HERO: The Robin Hood of urban visuality, Banksy wages whimsical war against bigots, overreaching cops, gentrifiers, and other foes of the idealistic left by stealing wall space from the Man and giving it back to the trod-upon local underclasses.  




HERO: As brutal wars rage in the Middle East, Omer Fast uses his video camera to reflect the dehumanizing realities of mechanized war back upon the armies of the West, hoping to engender empathy and restraint in a conflict he shows to be far from Manichean. 




VILLAIN: An enigmatic figure clearly employing some form of black magic, Marina Abramovic has a rap sheet full of mischief, including hypnotizing an entire city just by looking at them and getting into a performance-art brawl with Jay-Z (though the less said about that, the better).




HERO: Leading an army of narcotically amped-up monsterlings, aliens, and Buddhist sages, Takashi Murakami is the foe of Hirst and Koons, battling to gain control of the world’s store of megacollector money so that he can re-channel it to emerging artists of his beloved post-tsunami Japan.  




HERO: Jenny Holzer spreads messages of hope and strength to the populace through T-shirts, park benches, and light projections on city streets. We’re not always sure of this vigilante’s intentions, but she seems to fight for the greater good.

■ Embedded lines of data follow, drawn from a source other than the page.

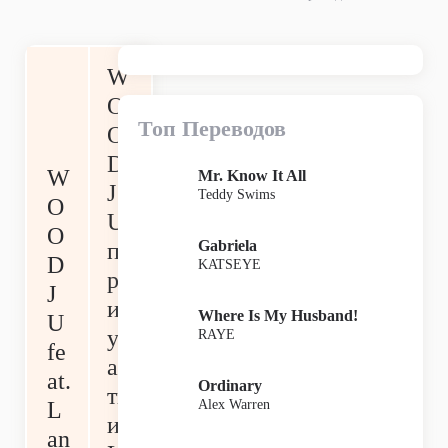
W
O
Топ Переводов
O
D
W
Mr. Know It All
J
Teddy Swims
O
U
O
Gabriela
п
D
KATSEYE
р
J
и
Where Is My Husband!
U
уч
RAYE
fe
ас
at.
Ordinary
ти
Alex Warren
L
и
an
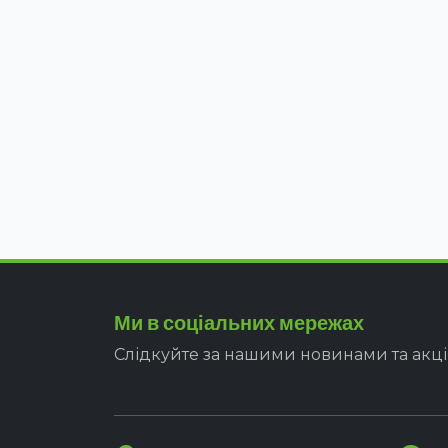
Ми в соціальних мережах
Слідкуйте за нашими новинами та акц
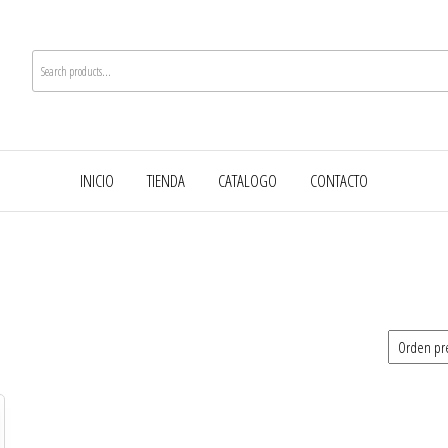
INICIO
TIENDA
CATALOGO
CONTACTO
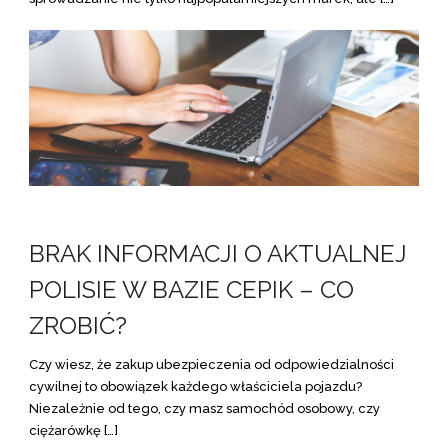
BRAK INFORMACJI O AKTUALNEJ
POLISIE W BAZIE CEPIK – CO
ZROBIĆ?
Czy wiesz, że zakup ubezpieczenia od odpowiedzialności
cywilnej to obowiązek każdego właściciela pojazdu?
Niezależnie od tego, czy masz samochód osobowy, czy
ciężarówkę […]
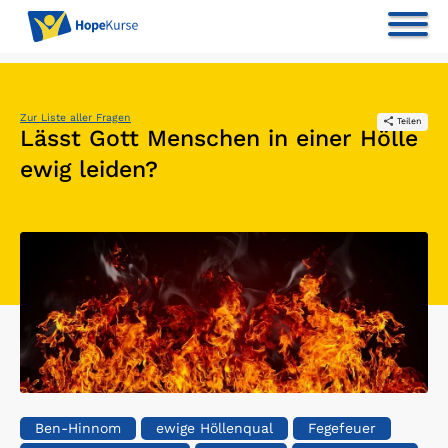
Zur Liste aller Fragen
Teilen
Lässt Gott Menschen in einer Hölle
ewig leiden?
Ben-Hinnom
ewige Höllenqual
Fegefeuer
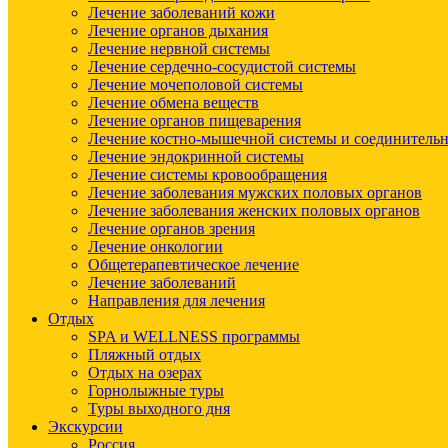
Лечение заболеваний кожи
Лечение органов дыхания
Лечение нервной системы
Лечение сердечно-сосудистой системы
Лечение мочеполовой системы
Лечение обмена веществ
Лечение органов пищеварения
Лечение костно-мышечной системы и соединительн
Лечение эндокринной системы
Лечение системы кровообращения
Лечение заболевания мужских половых органов
Лечение заболевания женских половых органов
Лечение органов зрения
Лечение онкологии
Общетерапевтическое лечение
Лечение заболеваний
Направления для лечения
Отдых
SPA и WELLNESS программы
Пляжный отдых
Отдых на озерах
Горнолыжные туры
Туры выходного дня
Экскурсии
Россия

VILLAIN: Aided by an army of art robots, Koons has enslaved the world's wealthiest elites by mesmerizing them with his irresistible balloon creations, which reflect back upon their "owners" a narcotically enchanting image of their best selves. 




HERO: A master of disguise who insists on working alone, Cindy Sherman changes personae with a chameleon’s ease in order to infiltrate the museums and private collections the world over, slipping in under the cover of night to leave behind artworks that only reveal their true value over time.




VILLAIN: This young mad scientist has been quietly building an army of dance robots in an effort to take over New York. Now that Jordan Wolfson has moved onto L.A. and tapped into that city's high-tech Hollywood wizardry, there’s no telling what he’s capable of.




HERO: Long held under house arrest in his home country for his freedom-flighting ways, this avenger has dedicated his life and art to rooting out censorship and inequality in all its forms, garnering a loyal following in the process. His motto? "We can do this the easy way, or the Ai Weiwei way."




VILLAIN: Adel Abdessemed has turned wild animals loose on the streets of Paris, designed gladiatorial arenas where innocent critters fight to the death, and had cuddly barnyard creatures sledgehammered into pulp for the camera. He also fills galleries with the preserved remains of his victims. What more do you need in a villain?